É um texto de Fátima Gabriel, fruto da Oficina de Escrita que realizámos no Porto. É um conto muito denso, muito forte, que resulta numa viagem interior de alguém que, na sua perplexidade e solidão, procura e encontra a resposta que tanto buscava. Orientei esta Oficina sob o lema da minha campanha: «Liberdade Incondicional. Manuela Gonzaga.
Estou presa, confinada a quatro
paredes, Este espaço deixa-me em pânico. Sou claustrofóbica. Parece que acordei
de um sonho. Sinto-me abafar. Sinto que vou morrer, e não quero. Amo a vida e
vou lutar por ela. Porque estou aqui?! Há quanto tempo e quanto mais estarei?
Nem me sinto só, tal é o turbilhão de sentimentos e pensamentos. Penso: «E
agora?» Olho pela janela pequena, acima da cama estreita e vejo o sol. Paro,
admirando esta liberdade que ele tem e me transmite. Percebendi que a vida está fora,
à minha espera. Vou reencontrá-la.
No pequeno espaço da cela há um
espelho. Desvio o olhar, porque não quero confundir o que sou fora, com o
que sou no meu interior. Percebo que tenho dois livros à mão, mas não me apetece
ler. Deixo-os para depois, para momentos de solidão. Vou buscar papel e uma
caneta e escrevo as frases que me vêm à cabeça. A minha roupa é malcheirosa e
fria, quase húmida. Não gosto do cheiro do espaço, e cheiro o meu corpo que
ainda tem o aroma da liberdade.
De repente, entram na cela duas pessoas
que desconheço. Apresentam-se como guardas prisionais. Não gosto do seu
aspecto. Mantenho-me em silêncio e respondo apenas ao essencial. Um deles
parece-me transparente, o outro rude e falso. Entretanto, juntam-se-nos mais duas
pessoas. São os novos companheiros de cela. Mal-humorados, vociferam e rogam
pragas. Eu, sempre em silêncio, aguardo que a minha mente me abençoe com
augúrios de luz e serenidade para saber como continuar sem me machucar mais. A
alma sofre. O corpo sente esse sofrimento.

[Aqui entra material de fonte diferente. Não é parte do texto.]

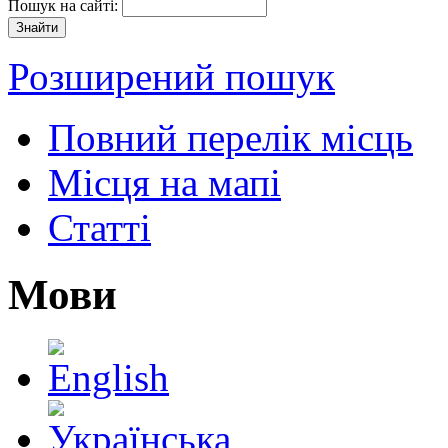
Пошук на сайті:
Розширений пошук
Повний перелік місць
Місця на мапі
Статті
Мови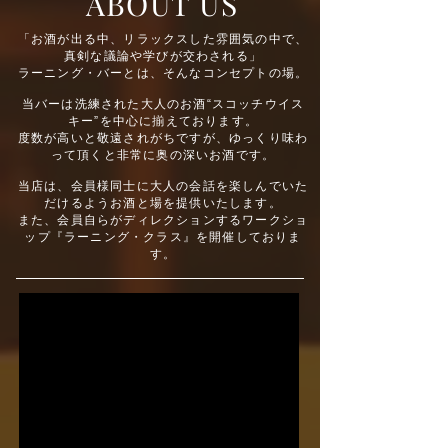
ABOUT US
「お酒が出る中、リラックスした雰囲気の中で、
真剣な議論や学びが交わされる」
ラーニング・バーとは、そんなコンセプトの場。
当バーは洗練された大人のお酒“スコッチウイス
キー”を中心に揃えております。
度数が高いと敬遠されがちですが、ゆっくり味わ
って頂くと非常に奥の深いお酒です。
当店は、会員様同士に大人の会話を楽しんでいた
だけるようお酒と場を提供いたします。
また、会員自らがディレクションするワークショ
ップ
『ラーニング・クラス』を開催
しておりま
す。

Depois, um dos guardas fez uma
série de ameaças. Percebi que se destinavam a quem acabara de entrar. Senti que
estava a proteger-me dos novos companheiros de cela. Um deles abeirou-se e
fez-me perguntas. Não me apeteceu responder. Apenas lhe disse que me deixasse
em paz. O outro pressionou-o para que não se metesse na vida de cada um. Se
estávamos ali, por algum motivo seria, e certamente nenhum era bom.
Mas, e por mais que me esforçasse,
não entendia o porquê de estar ali. Enfim, um dia saberia as razões. Um dia
havia de sair. O importante era manter a lucidez como aliada da minha
sobrevivência. Tranquilizei-me.
De novo o espelho. Agora já pude
ver-me e observar a minha postura, rectilínea e firme. Respirei melhor.
Precisava encontrar quem me pudesse dizer porque me encontrava naquele lugar. Anoitecera.
Deitei-me, e de cansaço, adormeci. Sonhei que tinha lutado e que, nessa luta,
feri alguém. Portanto, era culpada. Afinal a minha prisão estava dentro
de mim própria. Era prisioneira das emoções, que aprisionavam o meu livre arbítrio
e acorrentavam o meu ego.
Ao acordar, agradeci ao
companheiro de cela. Ele sorriu. O guarda prisional veio buscar-me. Conduziu-me
junto de alguém que me aguardava numa sala. Sorriu também. Eu respondi-lhe do
mesmo modo. Esperei. O visitante entrou. Abraçámo-nos. Era a minha consciência, iluminada pelo sol, que entrava pela janela da prisão que eu, naquele momento,
abandonava. Afinal, tinha sido vítima de um engano. Fui liberta. Acordei a
minha sensação de estar no interior do meu ser onde posso sempre voltar,
acompanhada pelos amigos da minha vida: o coração e a razão.
Ninguém me condenou. Então, não
vou condenar-me também. Bom dia Vida… Bom dia Amor, na companhia de todos os
seres. Afinal não foi preciso ler os livros. Hoje, li na própria vida e voltei
a apreciar o cheiro do meu corpo, que afinal é um templo onde a não matéria vem
orar. O motivo da minha auto-prisão encontrava-se na minha mente.